Böyle iken doksandokuz koyunu olan öteki kardeşinin tek koyununu ister,
aralarında tartışma çıkar. Tek koyunu olanı bu
tartışmayı kaybeder. Hz. Dâvûd (a.s.)'a müracaat ederler. O,
davacı olanlardan birini dinler, ötekini dinlemeden hükmünü verir. Bunu
da Allah'u Teâlâ'nın kendisini imtihanı sanır. Ancak bu
yaptığı hareket sebebiyle Allah'dan mağfiret dileyip secdeye
kapanır, tövbe eder. Allah, onu affettiğini bildirir ve ona şu
vahyi indirir: "Ey Dâvud, biz seni yeryüzünde (senden öncekilerin
yerine) hükümdar yaptık. İnsanlar arasında adaletle hükmet,
keyfine uyma. Sonra seni Allah yolundan saptırır. Allah'ın
yolundan sapanlara, Allah'ın hesap gününü unuttuklarından
dolayı, çetin bir azap vardır. " (Sad, 38/26)
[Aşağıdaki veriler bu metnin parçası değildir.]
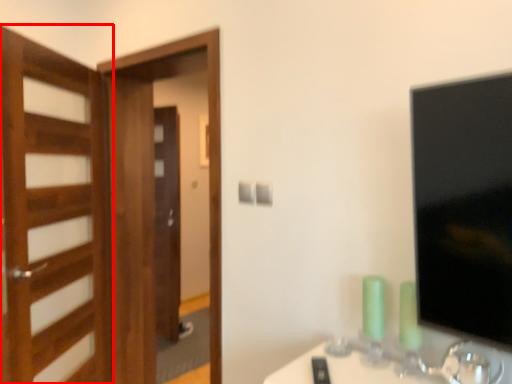
Question: From the image, what is the correct spatial relationship of door (annotated by the red box) in relation to screen door?

Choices:
 (A) left
 (B) right

Answer: (A)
İsrailoğulları, Hz. Dâvûd zamanında en
parlak dönemlerini yaşamışlardır. Dâvûd (a.s.) Kudüs'ü
fethetmiş, kendisine başkent yapmıştı.
Hz. Dâvûd, hem hükümdar, hem peygamberdi. Bir nimet
olarak bu iki özellik ona verilmişti. O,
İsrailoğullarını kırk yıl yönetti ve Rabbine kavuştu.
Hz. Dâvud (a.s.)'ın yerine oğlu Hz. Süleyman (a.s.) geçti ve ona da
peygamberlik geldi. Hz. Dâvûd, bir gün oruç tutar, bir gün yerdi.
Abdullah b. Amr'dan rivâyetle, Abdullah, her gün
gündüzleri oruç tutar, geceleri de (nâfile) namaz kılardı. Onun bu
durumu Rasûlullah'a bildirildiğinde Hz. Peygamber onu çağırdı
ve şöyle buyurdu: "Bir gün oruç tut, bir gün iftar et.
İşte bu Dâvûd (a.s.)'ın orucudur."
Bir başka rivayette ise, Rasûlullah (s.a.s.) şöyle
buyurmuştur: "Allah'u Teâlâ ya en sevimli oruç, Dâvûd (a.s.)'ın
orucudur. O, bir gün oruç tutar, bir gün iftar ederdi. Allah'a en sevimli
namaz da Dâvûd namazı idi. O, her gecenin yarısında uyur.
Üçte birinde (nafile) namaz kılardı. Altıda birinde de yine
uyurdu." (Müslim, Siyam, 183; Nesâî, Siyam, 69).